|Political development |
The colonisation history of North America was accompanied by numerous military conflicts between the colonial powers and their Indian allies. The last great war was the French and Indian War. In the Peace of Paris (1763), France lost all its North American territories to Great Britain. Only Louisiana, west of the Mississippi, remained Spanish and New Orleans French.
The American independence movement arose after the British Parliament decided to raise taxes, fees and tariffs in its North American colonies through the Sugar Act (1764), the Stamp Duty Act (1765) and later the Townshend Act (1768). America's answer "no taxation without representation" (as the Americans had no representation in the British Parliament) was accompanied by protests and the boycott of British goods. In 1770, an armed confrontation, the "Boston Massacre", resulted in five deaths. The British Parliament adopted punitive measures against which, a closed resistance formed in the colonies. In Philadelphia, 56 delegates met with the First Continental Congress. After they had declared the illegality of the British tax laws and adopted a general trade boycott, the American War of Independence broke out in 1775. George Washington took command of the armed forces. In 1776, the 13 founding states declared their independence, and consequently, a constitution drawn up and a state established.

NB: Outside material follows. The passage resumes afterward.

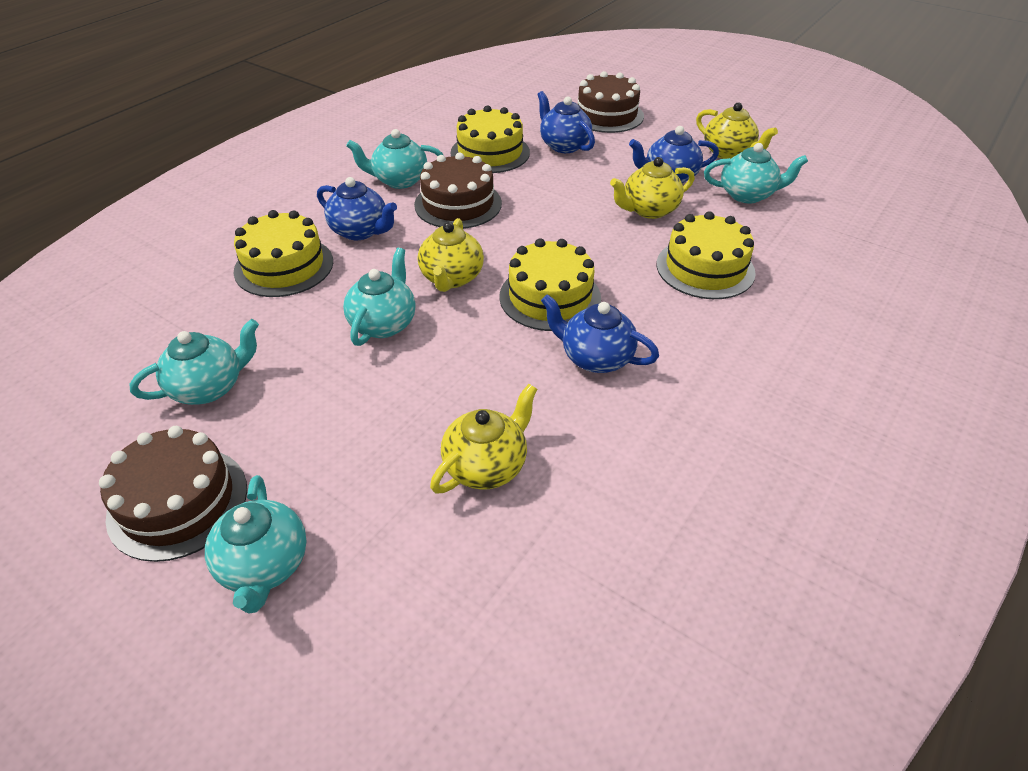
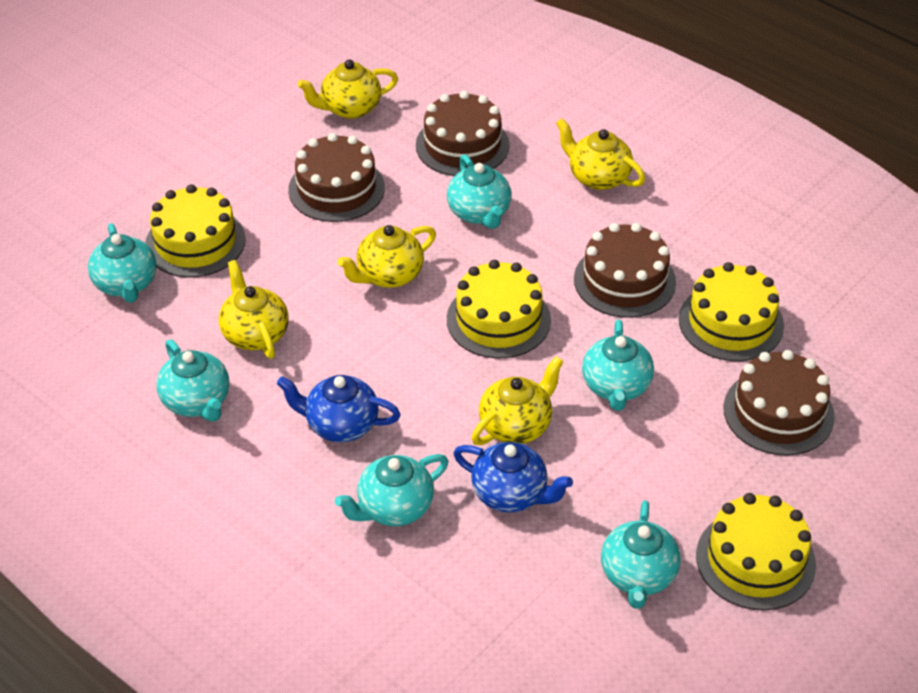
blue teapot: [317,177,397,240] [537,91,595,153] [541,294,659,373] [629,126,719,183] = 4 -> [277,375,401,442] [453,442,573,513] = 2
brown cake: [99,426,247,562] [414,152,502,229] [578,71,644,133] = 3 -> [288,133,385,222] [416,91,510,176] [574,223,676,318] [723,350,835,456] = 4
turquoise teapot: [129,319,259,405] [205,475,307,614] [343,248,416,346] [346,129,443,189] [704,143,808,203] = 5 -> [88,223,157,303] [156,339,229,422] [335,454,448,526] [447,155,511,229] [582,320,654,411] [601,500,681,609] = 6
yellow teapot: [418,218,484,292] [430,384,538,494] [610,157,695,219] [696,102,778,159] = 4 -> [219,260,289,359] [298,60,398,119] [337,225,436,288] [472,356,564,445] [556,118,646,190] = 5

The expansion of the state followed an Act of Parliament in 1787 which was decided by Congress.. New states were to be formed and simultaneously admitted to the Union. The first of which was Vermont, Kentucky, Tennessee and Ohio. Other states followed along the municipal border (changing frontier). At the same time, Indian reservations were built inland.
From the mid-19th century, the development of the western Pacific coast evolved with the establishment of settlements. In 1850, part of the State of California, followed by Oregon and Nevada, became members of the Federation, followed later by the states of the Midwest and South between 18891912.
After the constitution was ratified by the member states, it came into force in March 1789. It formed the United States of America as the first modern constitutional state. Valid to this day, the Constitution is based on the principles of separation of powers, of popular sovereignty and the federal principle. The Congress as a legislature (the legislature) is made up of Parliament, the House of Representatives and the states representation in the Senate. It shall decide all questions of national defence and foreign policy, the duties and taxes on coins, weights and measures. The President (executive power as the executive) is elected by popular vote by electors. He appoints the officials and ensures the implementation of Congress decisions. He has a suspensive veto, which can be overruled by Congress by a two thirds majority. He is also the supreme commander of the US military. The judiciary (the law responsible for force) is exercised by a Supreme Court, which supervises the constitution and the law.